Pilot Study – Klinghardt “Autism May be Linked to Electromagnetic Radiation Levels in Mother’s Bedroom During Pregnancy”
Re: Re:
And, not only electomagnetic radiation, but you forgot to mention the flouride in the public water supplies as a direct link to autism. And its not just what she drinks, but washes with also because it readily absorbs into the skin. Goes right through you, stopping indiscriminately at every blood gorged bodily function.
see no evidence, hear no evidence, say no evidence
OK, I don’t have references without looking hard for them, but I have read reports, some of them very convincing anecdotes regarding implants, some of them old research reports regarding old phones. The effects depend on the strength of the radiation.
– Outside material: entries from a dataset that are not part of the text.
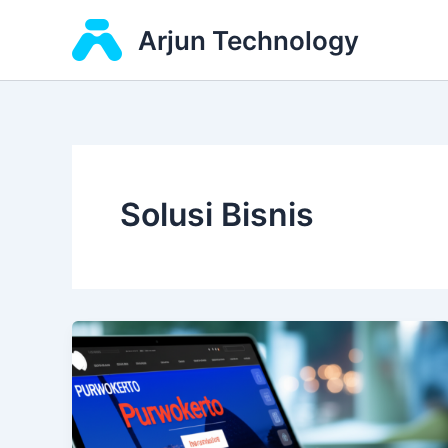
Skip
Arjun Technology
to
content
Solusi Bisnis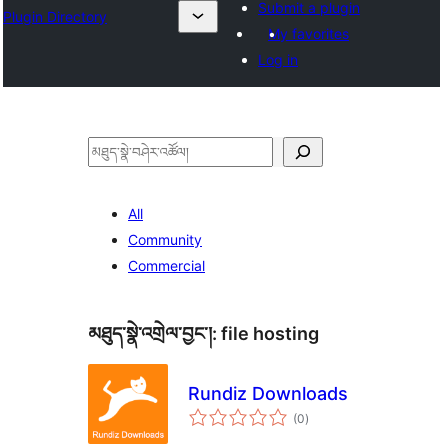
Submit a plugin
Plugin Directory
My favorites
Log in
བཤེར་
འཚོལ།
All
Community
Commercial
མཐུད་སྣེ་འགྲེལ་བྱང་།:
file hosting
Rundiz Downloads
གདེང་
(0
)
འཇོག་
ཆ་
ཚང་།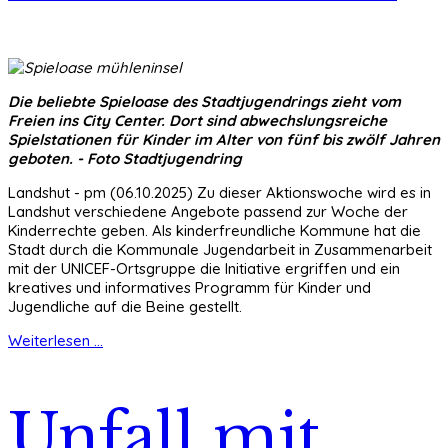
Die beliebte Spieloase des Stadtjugendrings zieht vom
Freien ins City Center. Dort sind abwechslungsreiche
Spielstationen für Kinder im Alter von fünf bis zwölf Jahren
geboten. - Foto Stadtjugendring
Landshut - pm (06.10.2025) Zu dieser Aktionswoche wird es in
Landshut verschiedene Angebote passend zur Woche der
Kinderrechte geben. Als kinderfreundliche Kommune hat die
Stadt durch die Kommunale Jugendarbeit in Zusammenarbeit
mit der UNICEF-Ortsgruppe die Initiative ergriffen und ein
kreatives und informatives Programm für Kinder und
Jugendliche auf die Beine gestellt.
Weiterlesen ...
Unfall mit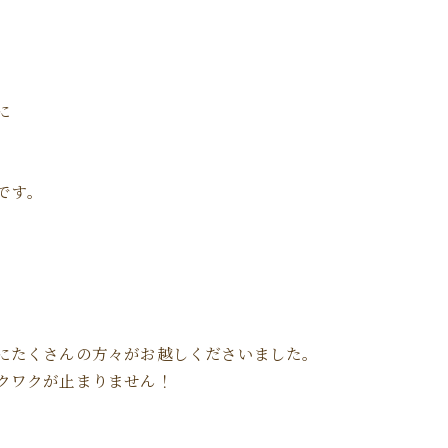
に
谷です。
にたくさんの方々がお越しくださいました。
クワクが止まりません！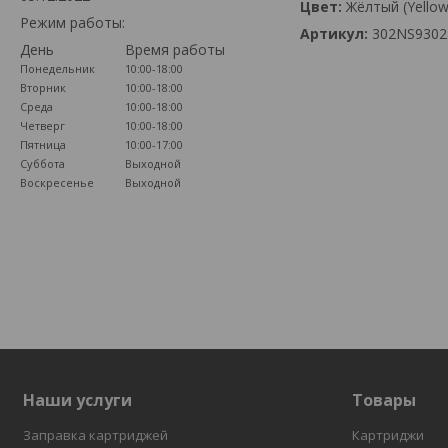
Цвет:
Жёлтый (Yellow
Режим работы:
Артикул:
302NS93022
День
Время работы
Понедельник
10:00-18:00
Вторник
10:00-18:00
Среда
10:00-18:00
Четверг
10:00-18:00
Пятница
10:00-17:00
Суббота
Выходной
Воскресенье
Выходной
Наши услуги
Товары
Заправка картриджей
Картриджи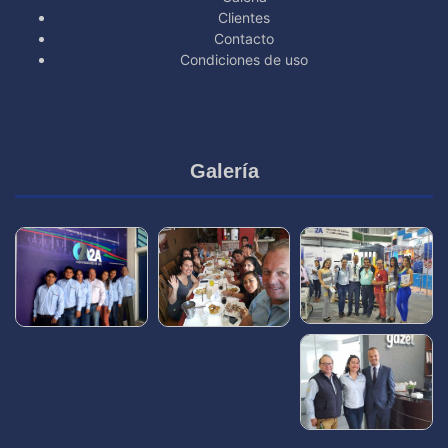
Clientes
Contacto
Condiciones de uso
Galería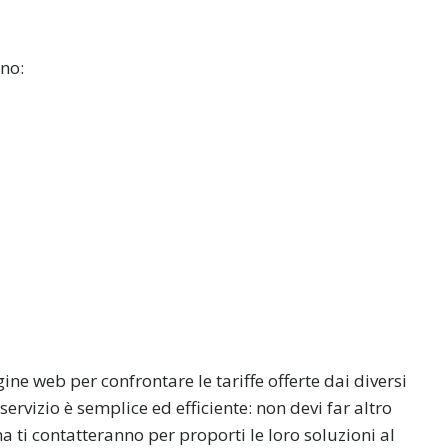
no:
ne web per confrontare le tariffe offerte dai diversi
o servizio è semplice ed efficiente: non devi far altro
a ti contatteranno per proporti le loro soluzioni al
You can look for them yourself. But you won’t, if you don’t want to. That’s fine – it is part of freedom. But, to deny on that basis that there is any hard evidence of anything really irks me. I have too many times experienced and measured and proved to myself things that other people deny simply because they won’t consider the possibility enough to even look.
Yellow Journalism
Tumors have it that electromagnetic radiation does indeed alter dna and cause cancer. Four of my closest friends living in close proximity to cell towers and electric power supply stations and who relied heavily on wireless communications have died from brain tumors in North Canton, Ohio, USA. Gads of reports that cellular phones are causing tumors aren’t enough to even get the staunchest of the technology supporters to open their minds until its too late.. oops you have a tumor. “Its NOT a Tumor!” What kind of moron doesn’t accept the data that is scientifically proven that electromagnetism causes cancer, not only in mice (hundreds of thousands of them), but in all living tissue?
Re: Yellow Journalism
Four of my closest friends living in close proximity to cell towers and electric power supply stations and who relied heavily on wireless communications have died from brain tumors in North Canton, Ohio, USA.
That is way too small and non-random a sample to conclude anything.